Мне казалось необходимым написать вам хоть часть моей исповеди... Нужна ли вам, точно, моя исповедь? Вы взглянете, может быть, холодно на то, что лежит у самого сердца моего, или с иной точки, и тогда может все показаться в другом виде, и, что писано было затем, чтобы объяснить дело, может только потемнить его. Скажу вам из этой исповеди одно только то, что я много выстрадался с тех пор, как расстался с вами в Петербурге. Изныл всей душой, и состояние мое так было тяжело, так тяжело, как я не умею вам сказать. Оно было еще тяжелее от того, что мне некому было его объяснить, не у кого было испросить совета или участия. Ближайшему другу я не мог его поверить, потому что сюда замешались отношения к вашему семейству; все же, что относится до вашего дома, для {469} меня святыня. Грех вам, если вы станете продолжать сердиться на меня за то, что я окружил вас мутными облаками недоразумений. Тут было что-то чудное, и как оно случилось, я до сих пор не умею вам объяснить. Думаю, что все случилось от того, что мы еще не довольно друг друга узнали и на многое очень важное взглянули легко, по крайней мере, гораздо легче, чем следовало. Вы бы все меня лучше узнали, если б случилось нам прожить подольше где-нибудь не праздно, но за делом... Тогда бы и мне, и вам оказалось видно, чем я должен быть относительно вас. Чем-нибудь да должен же я быть относительно вас. Бог недаром сталкивает так чудно людей. Может быть, я должен быть не что другое в отношении вас, как верный пес, обязанный беречь в каком-нибудь углу имущество господина своего. Не сердитесь же. Все же отношения наши не таковы, чтобы глядеть на меня, как на чужого человека.
Гоголь - гр. А. М. Виельгорской. Письмо без даты. Шенрок предположительно относит его к 1850 г., когда отношения Гоголя с Виельгорскими кончились и дальнейшая переписка прекратилась. Письма, IV, 309.

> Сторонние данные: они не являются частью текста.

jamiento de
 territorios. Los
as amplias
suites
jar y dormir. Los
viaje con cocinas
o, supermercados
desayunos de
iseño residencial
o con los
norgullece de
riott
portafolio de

В высшем круге тогдашнего московского общества выдавалось семейство Васильчиковых, сколько лучшим тоном, столько же патриархальною строгостью семейных начал и порядков, глубокою религиозностью, а вместе значительной образованностью, которая открывала ласковый прием всем видным ученым, литераторам и художникам. Здесь можно было встретить и Хомякова в полурусском платье и поношенном коричневом сюртучке оригинального покроя, и К. С. Аксакова в его неприхотливом наряде, и Гоголя с нависшими прядями волос, в яхонтном бархатном жилете, забрызганного снизу до колен грязью от калош, и благообразного Шевырева с изящным Грановским...
П. А. Бессонов. Кн. В. А. Черкасский. Воспоминания. Рус. Арх., 1878, II, 210.
В 1850 году я видал Гоголя чаще всего у Шевырева. Говорили, что он пишет второй том "Мертвых душ", но никому не читает, или уж крайне избранным. Вообще в это время, в этот последний период жизни Гоголя в России, очень редко можно было услышать его чтение. Как он был избалован тогда относительно этого и как раздражителен, достаточно покажет следующий случай. Одно весьма близкое к Гоголю семейство, старые, многолетние друзья, упросили его прочесть что-то из "второго тома". Приняты были все известные меры, чтобы не произошло какой помехи. Отпит заранее чай, удалена прислуга, которой приказано более без зова не входить; забыли только упредить няньку, чтобы она не являлась в обычный час с детьми прощаться. Едва Гоголь уселся и водворилась вожделенная тишина,- дверь скрипнула и нянька с вереницею ребят, не примечая никаких знаков и маханий, пошла от отца к матери, от матери к дядюшке, от дядюшки к тетушке... Гоголь смотрел-смотрел на эту патриархальную процедуру вечернего прощания детей с родителями, сложил тетрадь, взял шляпу и уехал. Так рассказывали.
В эту эпоху слыхал Гоголя читающим чаще других Шевырев, чуть ли не самый ближайший к нему из всех московских литераторов. Он заве-{470}дывал обыкновенно продажею сочинений Гоголя. У него же хранились и деньги Гоголя; между прочим, был вверен какой-то особый капитал, из которого Шевырев мог по своему усмотрению помогать бедным студентам, не говоря никому, чьи это деньги. Я узнал об этом от Шевырева только по смерти Гоголя. Наконец, Шевырев исправлял, при издании сочинений Гоголя, даже самый слог своего приятеля, как известно, не особенно заботившегося о грамматике. Однако, исправив, должен был все-таки показать Гоголю, что и как исправил, разумеется, если автор был в Москве. При этом случалось, что Гоголь скажет: "Нет, уж оставь по-прежнему!" Красота и сила выражения иного живого оборота для него всегда стояли выше всякой грамматики.